Glutathione (GSH), a powerful antioxidant present within the cytosol, directly quenches ROS such as lipid peroxides and plays a major role against oxidative stress. The level of GSH in liver was significantly depleted in HFD fed animals when compared to normal control animals (Table 5). This depletion of GSH may be due to its utilization in large amounts to combat the HFD induced oxidative stress, as GSH is a major non-protein thiol in living organisms playing a crucial role in coordinating the body’s antioxidant defence processes [56]. In AEAA treated animals the level of GSH was significantly (p < 0.05) restored. Glutathione peroxidase (GPx) is one of the major peroxide scavenging enzymes and its activity is considered to represent the initial protective response required for adjusting the H2O2 concentration under normal physiological conditions as well as after oxidative insult. Optimum level of GSH is required in the body because GSH acts as a substrate for the detoxification of H2O2 by GPx [57]. In HFD fed obese rats, a fall in the activity of GPx was observed and this might be due to the depletion of GSH, as GSH is directly involving in quenching the ROS, Administration of AEAA effectively restored the activity of GPx and thereby decreased the production of hydroxyl radicals (Table 5).

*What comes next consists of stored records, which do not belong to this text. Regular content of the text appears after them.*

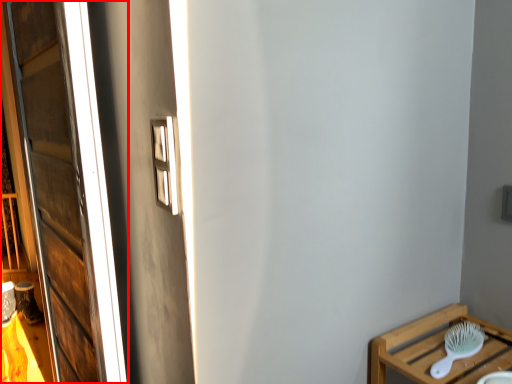
Question: From the image's perspective, where is window (annotated by the red box) located in relation to brush in the image?

Choices:
 (A) below
 (B) above

Answer: (B)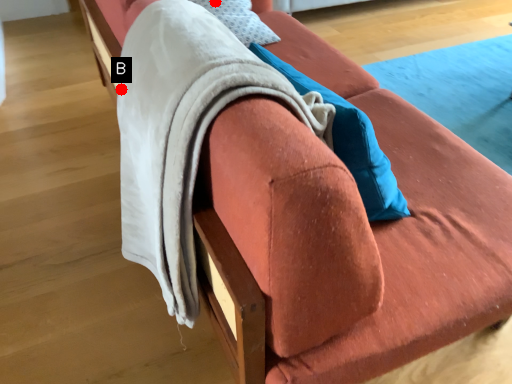
Question: Two points are circled on the image, labeled by A and B beside each circle. Which point is farther from the camera taking this photo?

Choices:
 (A) A is further
 (B) B is further

Answer: (A)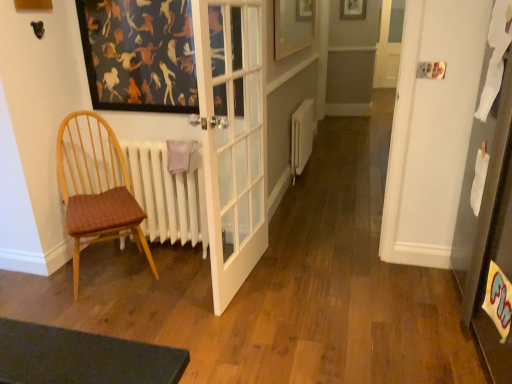
Question: In the image, is woven fabric chair at left positioned in front of or behind wooden picture frame at upper center, which is the 2th picture frame in back-to-front order?

Choices:
 (A) front
 (B) behind

Answer: (A)

Question: From the image's perspective, relative to wooden picture frame at upper center, the 2th picture frame when ordered from top to bottom, is woven fabric chair at left above or below?

Choices:
 (A) above
 (B) below

Answer: (B)

Question: Estimate the real-world distances between objects in this image. Which object is farther from the white matte radiator at left?

Choices:
 (A) wooden picture frame at upper center, which is counted as the first picture frame, starting from the top
 (B) woven fabric chair at left
 (C) white matte radiator at center
 (D) wooden picture frame at upper center, placed as the second picture frame when sorted from right to left

Answer: (A)

Question: Which of these objects is positioned closest to the white matte radiator at left?

Choices:
 (A) white matte radiator at center
 (B) woven fabric chair at left
 (C) wooden picture frame at upper center, which is counted as the first picture frame, starting from the top
 (D) wooden picture frame at upper center, placed as the second picture frame when sorted from right to left

Answer: (B)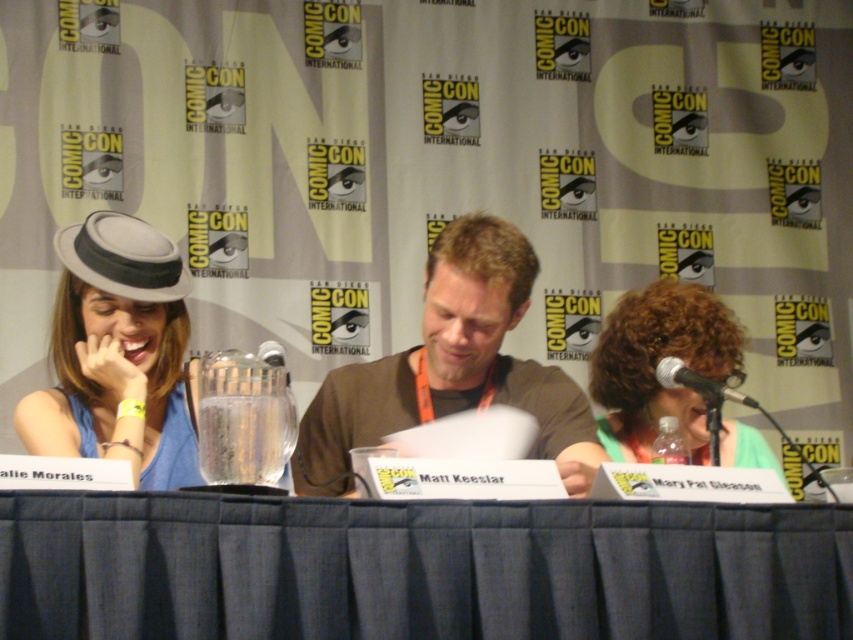
Question: Which of the following is the farthest from the observer?

Choices:
 (A) black plastic microphone at center
 (B) black metallic microphone at right

Answer: (B)

Question: Considering the relative positions of blue fabric table at center and black metallic microphone at right in the image provided, where is blue fabric table at center located with respect to black metallic microphone at right?

Choices:
 (A) right
 (B) left

Answer: (B)

Question: Which point is closer to the camera taking this photo?

Choices:
 (A) (699, 384)
 (B) (659, 404)
 (C) (78, 556)

Answer: (C)

Question: Is brown cotton shirt at center below matte gray hat at left?

Choices:
 (A) yes
 (B) no

Answer: (A)

Question: Which object is positioned closest to the brown cotton shirt at center?

Choices:
 (A) matte gray hat at left
 (B) blue fabric table at center
 (C) black plastic microphone at center
 (D) black metallic microphone at right

Answer: (C)

Question: Is matte gray hat at left below black plastic microphone at center?

Choices:
 (A) no
 (B) yes

Answer: (A)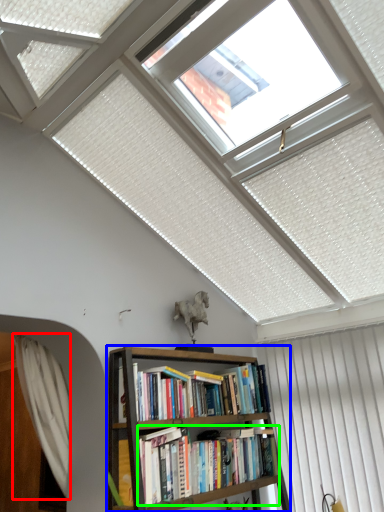
Question: Which is nearer to the curtain (highlighted by a red box)? bookcase (highlighted by a blue box) or book (highlighted by a green box).

Choices:
 (A) bookcase
 (B) book

Answer: (A)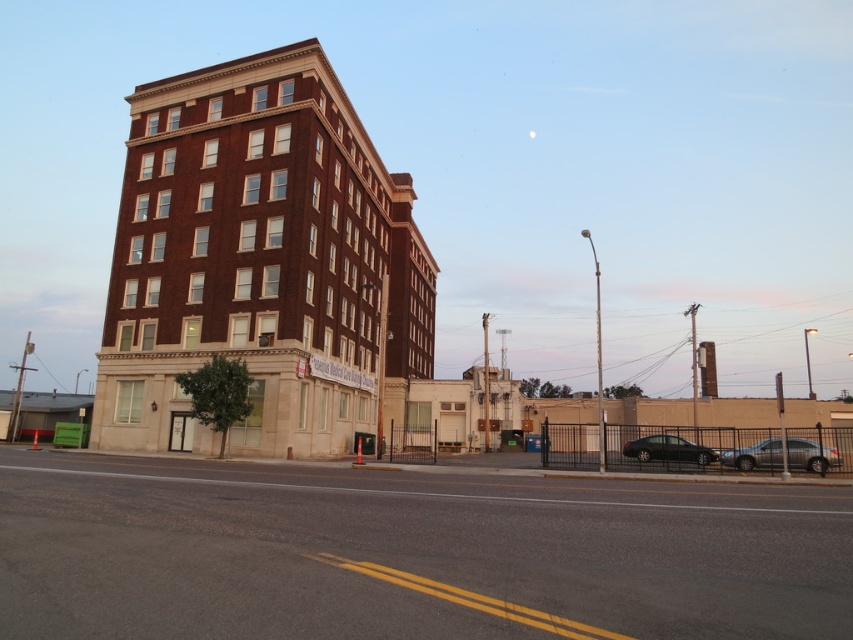
Is satin silver sedan at lower right thinner than black glossy sedan at lower right?

Indeed, satin silver sedan at lower right has a lesser width compared to black glossy sedan at lower right.

Who is positioned more to the right, satin silver sedan at lower right or black glossy sedan at lower right?

satin silver sedan at lower right is more to the right.

The image size is (853, 640). Find the location of `satin silver sedan at lower right`. satin silver sedan at lower right is located at coordinates (755, 456).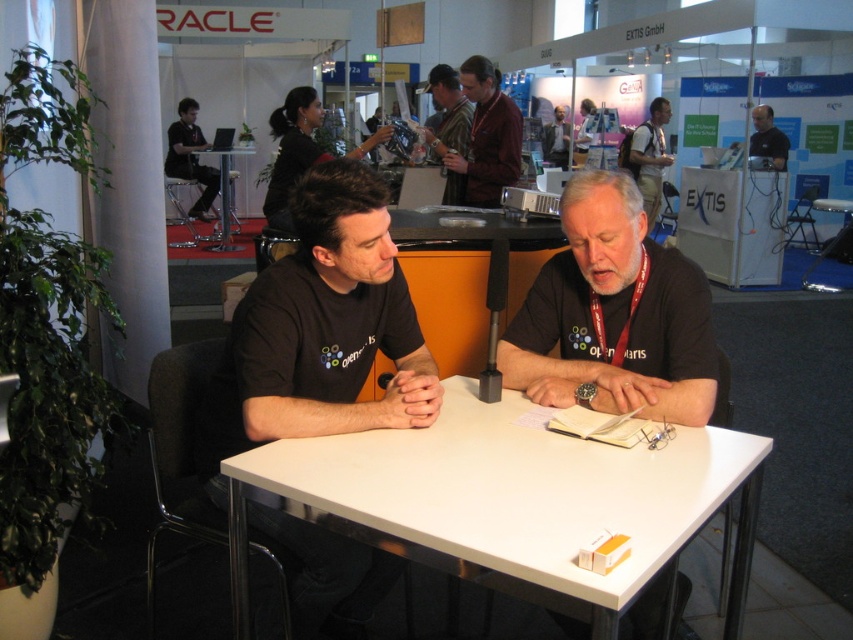
You are an event organizer at the trade show and need to arrange a photo shoot. You want to place the striped shirt at center and the matte black shirt at upper center side by side. Which shirt should be placed on the left side to make them look balanced?

The striped shirt at center is thinner than the matte black shirt at upper center. To balance them, place the thicker matte black shirt at upper center on the left and the thinner striped shirt at center on the right.

In the scene shown: You are at a trade show and want to approach the two people wearing striped shirt at center and matte black shirt at upper center. Which one should you approach first if you want to speak to the person closer to the table?

The striped shirt at center is positioned under matte black shirt at upper center, meaning the striped shirt at center is closer to the table. You should approach the striped shirt at center first.

You are standing at the entrance of the exhibition hall. You see a white glossy table at center and a point marked at coordinates (508, 500). Can you determine if the point is located on the white glossy table at center?

The point marked at coordinates (508, 500) is located on the white glossy table at center.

During oxidative damage, superoxide radicals are generated at the site of damage. Cells have superoxide dismutase (SOD) and catalase (CAT) enzyme system to counteract these superoxide anions. SODs act as the first line of defence system against these superoxide anions and convert them into oxygen and hydrogen peroxide (H2O2) while CAT converts these H2O2 to water and oxygen [58]. In the present study, the activities of SOD and CAT are decreased in HFD fed obese control rats as compared to normal control rats and this decrement might be due to generation of excessive free radicals and increased lipid peroxidation. The activities of SOD and CAT were restored in the test drug treated groups further suggesting the antioxidant potential of the test drug (Table 5). Restoration of the enzymatic and non-enzymatic antioxidant system might be due to the free radical scavenging activity of the phytoconstituents present in the test drugs such as flavones and alkaloids.

Conclusion

Altogether the obtained data clearly represented that the test drug, AEAA possess marked anti-obesity potential against HFD induced obese rats. It was observed that the test drug was more effective at the highest dose (300 mg/kg bw) level. As observed in the present study, the anti-obesity potentials of AEAA might probably be mediated through delayed intestinal absorption of dietary fat due to the inhibition of pancreatic lipase activity, enhancement of antioxidant status mediated by the antioxidants such as flavones and regulation of fat metabolism. The current findings thus reinforce the scientific evidence for the anti-obesity potential of this plant used in traditional medicine.